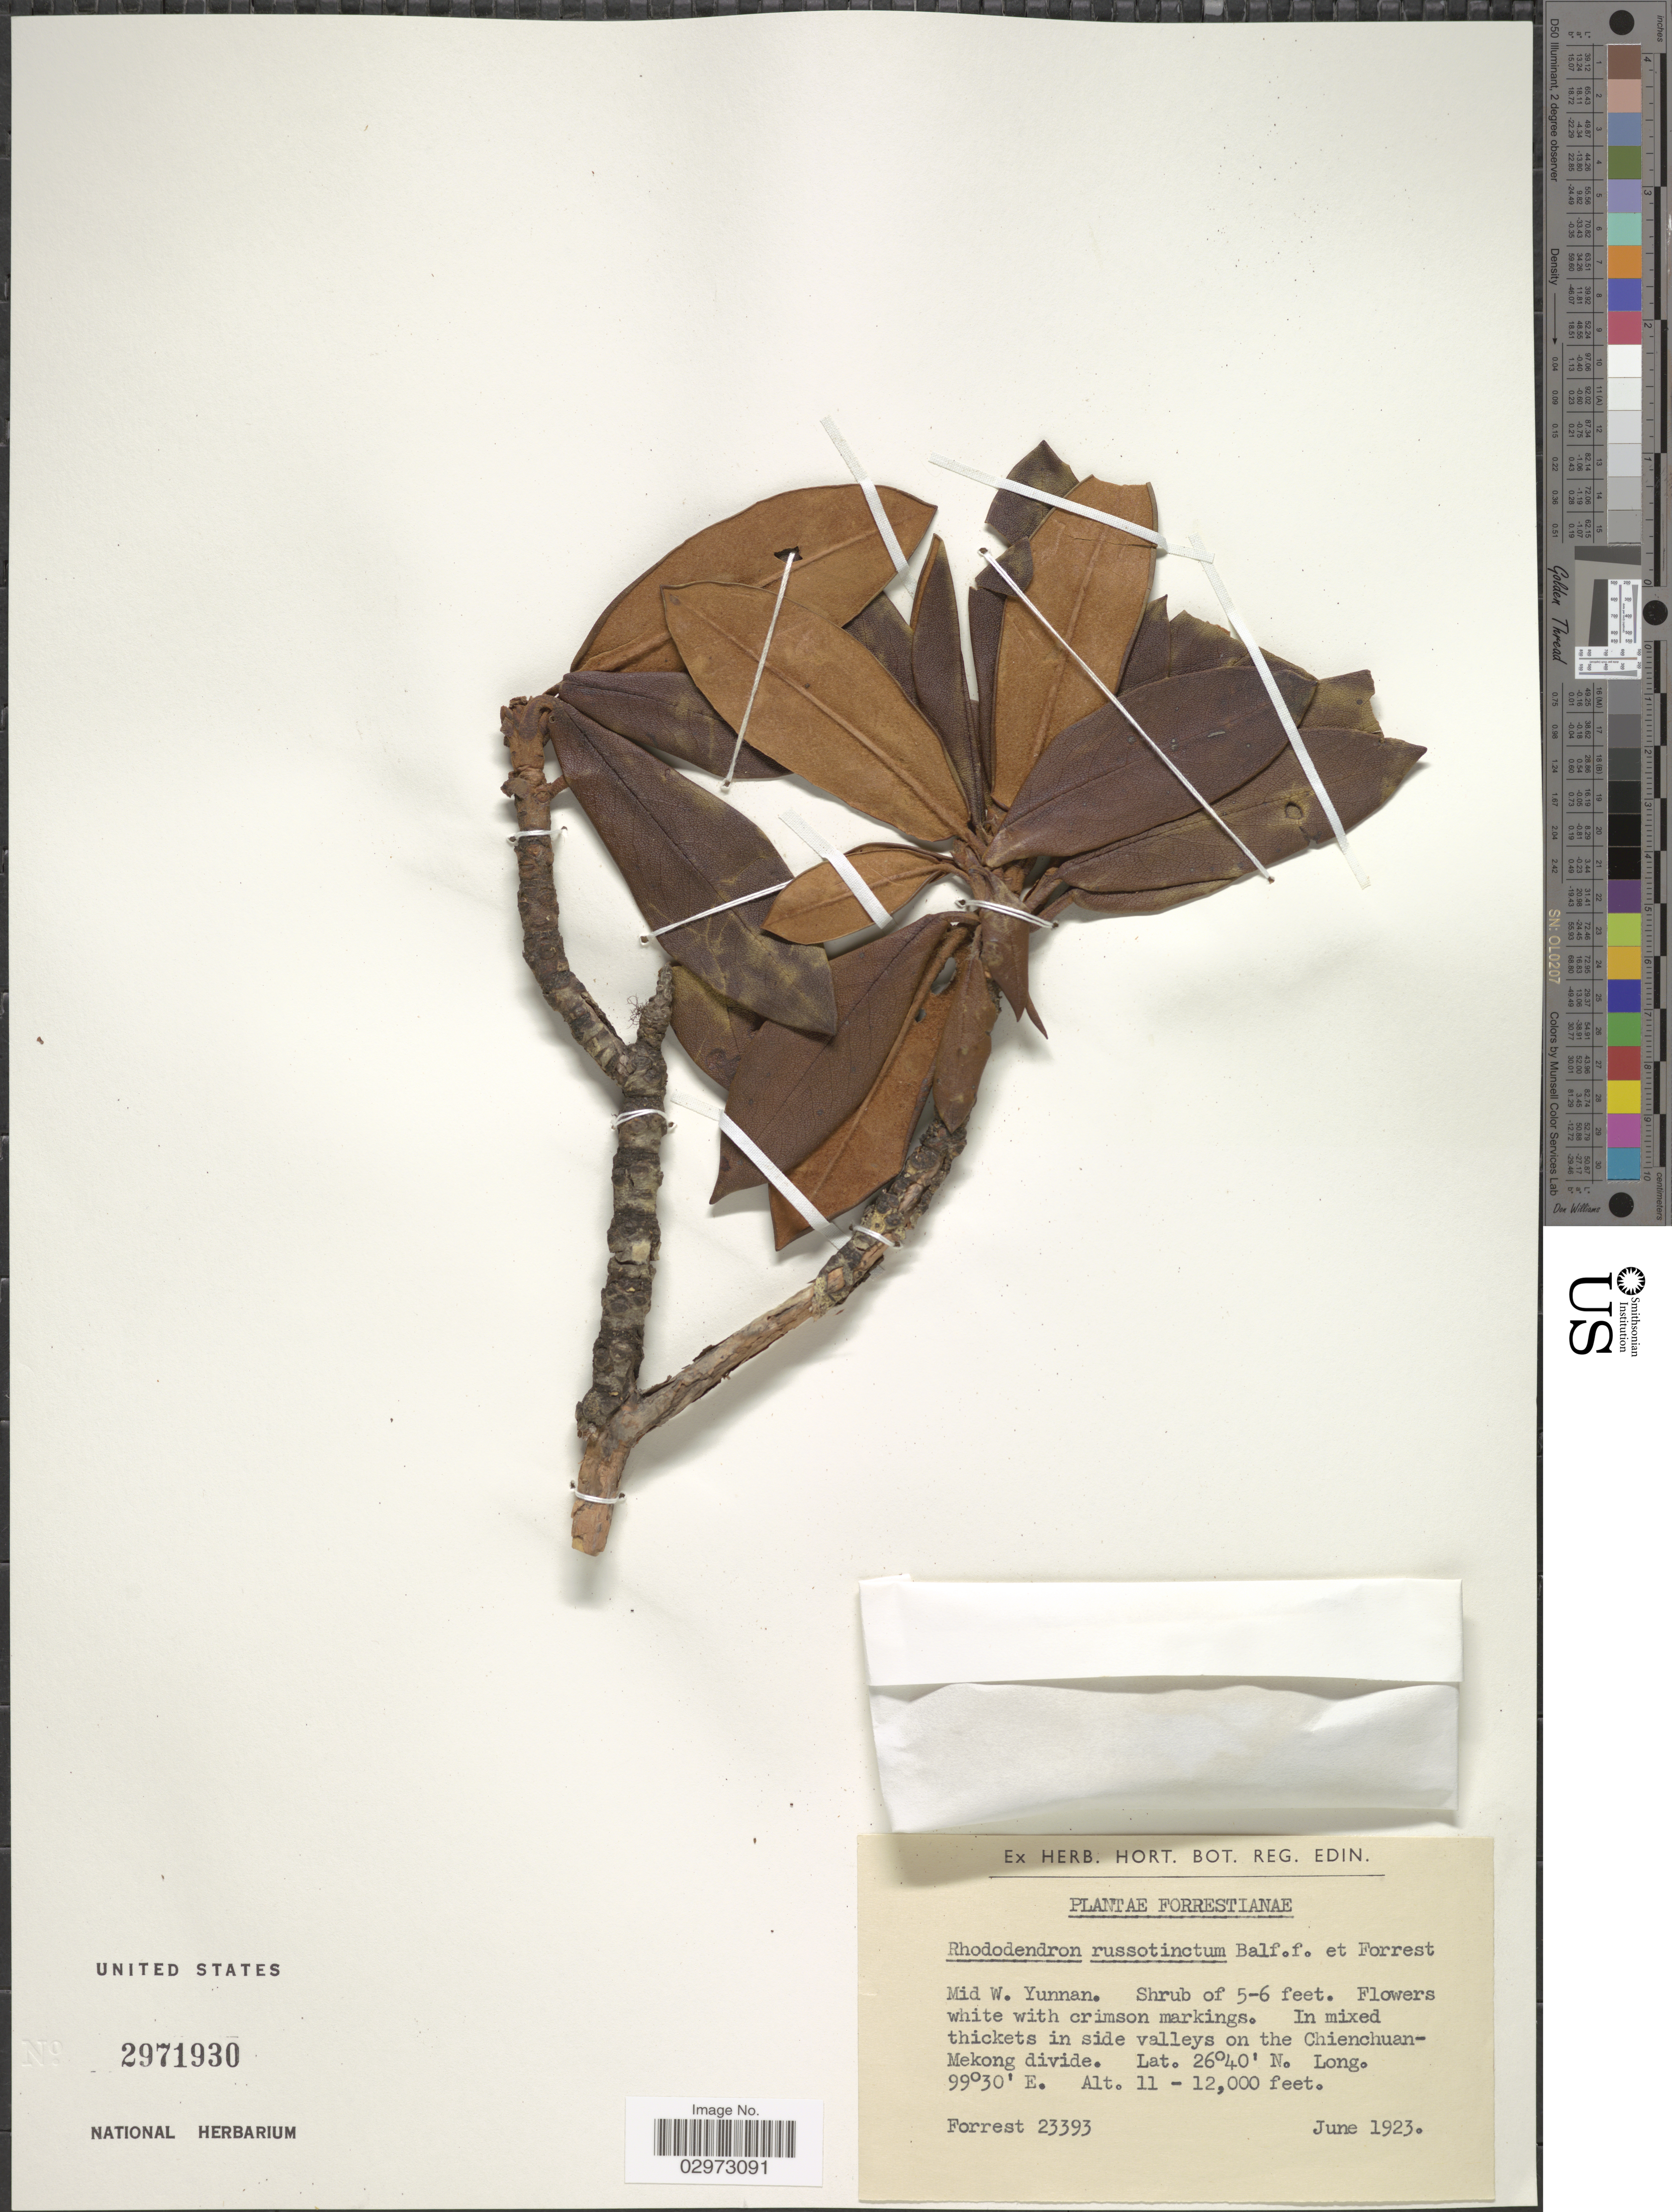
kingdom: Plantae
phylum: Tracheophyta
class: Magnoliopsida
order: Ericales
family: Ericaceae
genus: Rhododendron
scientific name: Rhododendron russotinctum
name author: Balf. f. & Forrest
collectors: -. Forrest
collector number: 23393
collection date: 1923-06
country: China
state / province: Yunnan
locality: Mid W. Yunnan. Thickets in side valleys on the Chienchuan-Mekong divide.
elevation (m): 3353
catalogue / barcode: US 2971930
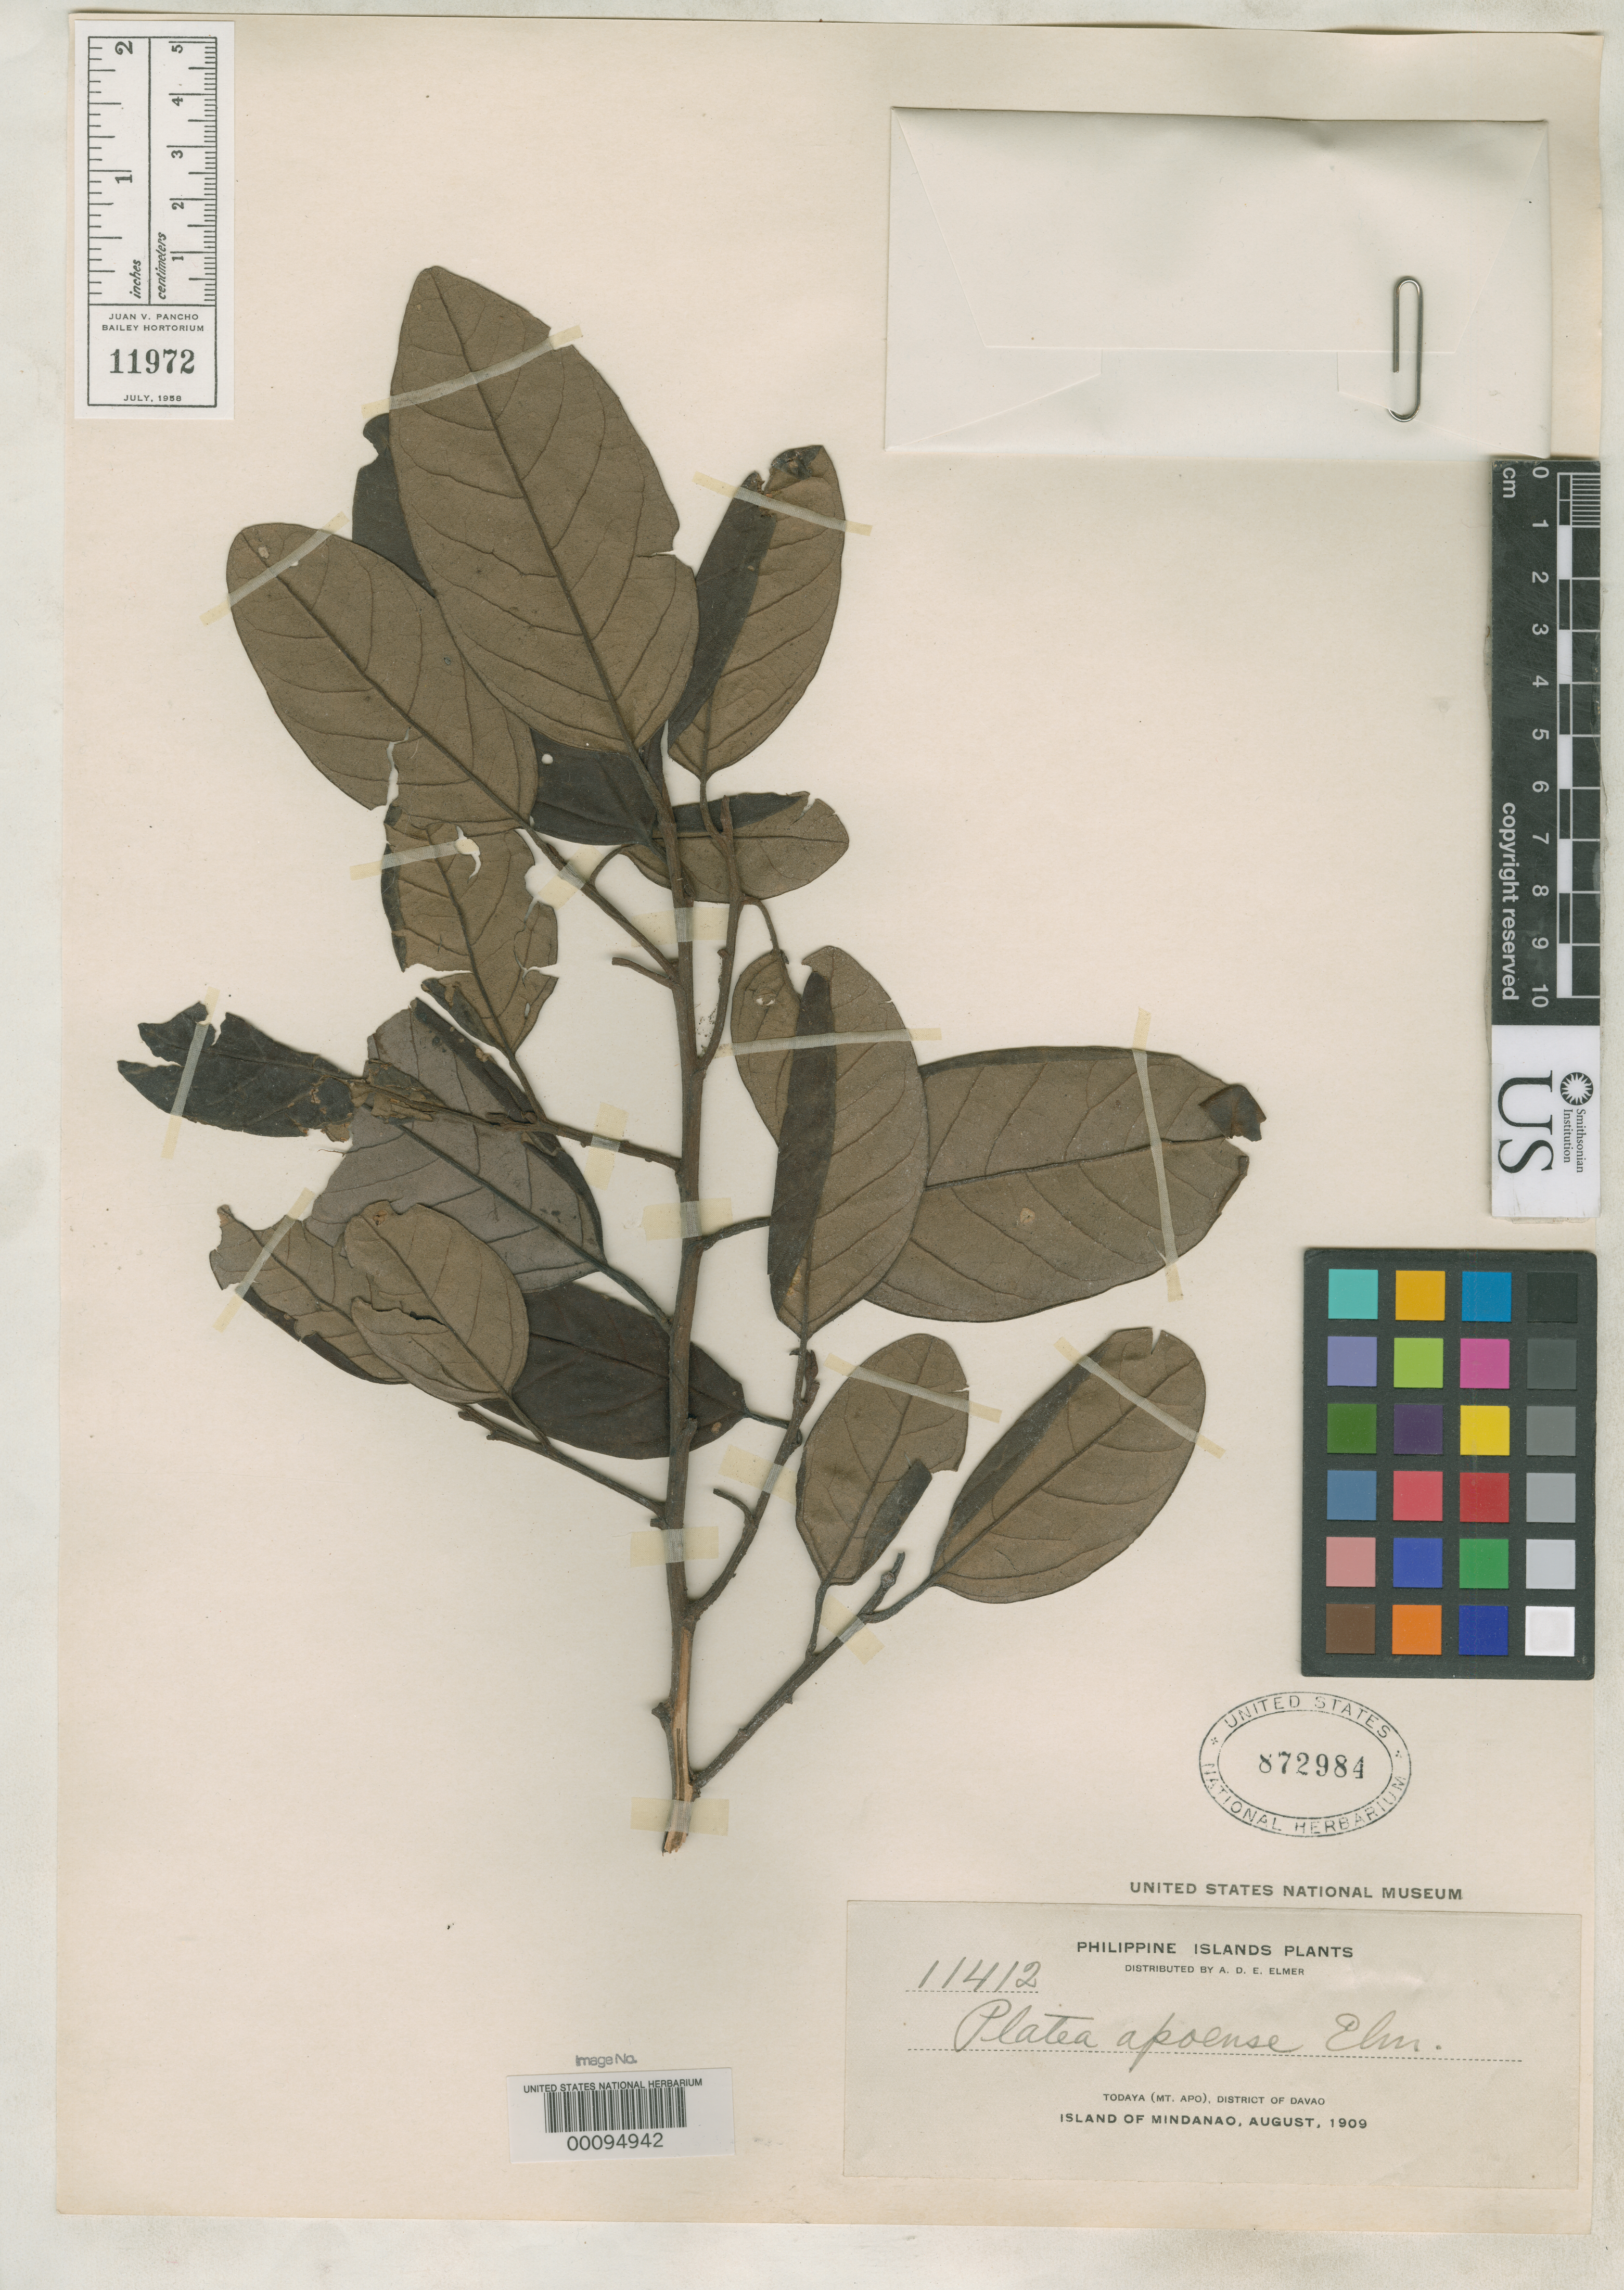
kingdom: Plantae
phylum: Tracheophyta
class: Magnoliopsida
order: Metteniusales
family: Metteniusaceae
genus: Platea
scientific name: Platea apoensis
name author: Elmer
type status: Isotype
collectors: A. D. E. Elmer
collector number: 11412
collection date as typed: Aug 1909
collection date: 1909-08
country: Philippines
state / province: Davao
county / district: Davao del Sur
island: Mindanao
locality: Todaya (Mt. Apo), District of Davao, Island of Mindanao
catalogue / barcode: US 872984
※ ※ ※
◆ **What you have to do**
Starting at the first line of the items and ending at the line that contains "name author: Elmer", write those lines out again with "scientific name" replaced by "taxon name" and nothing else changed. Leave out the pictures.

◆ **Worked solution**
kingdom: Plantae
phylum: Tracheophyta
class: Magnoliopsida
order: Ericales
family: Ericaceae
genus: Rhododendron
taxon name: Rhododendron russotinctum
name author: Balf. f. & Forrest
collectors: -. Forrest
collector number: 23393
collection date: 1923-06
country: China
state / province: Yunnan
locality: Mid W. Yunnan. Thickets in side valleys on the Chienchuan-Mekong divide.
elevation (m): 3353
catalogue / barcode: US 2971930
kingdom: Plantae
phylum: Tracheophyta
class: Magnoliopsida
order: Metteniusales
family: Metteniusaceae
genus: Platea
taxon name: Platea apoensis
name author: Elmer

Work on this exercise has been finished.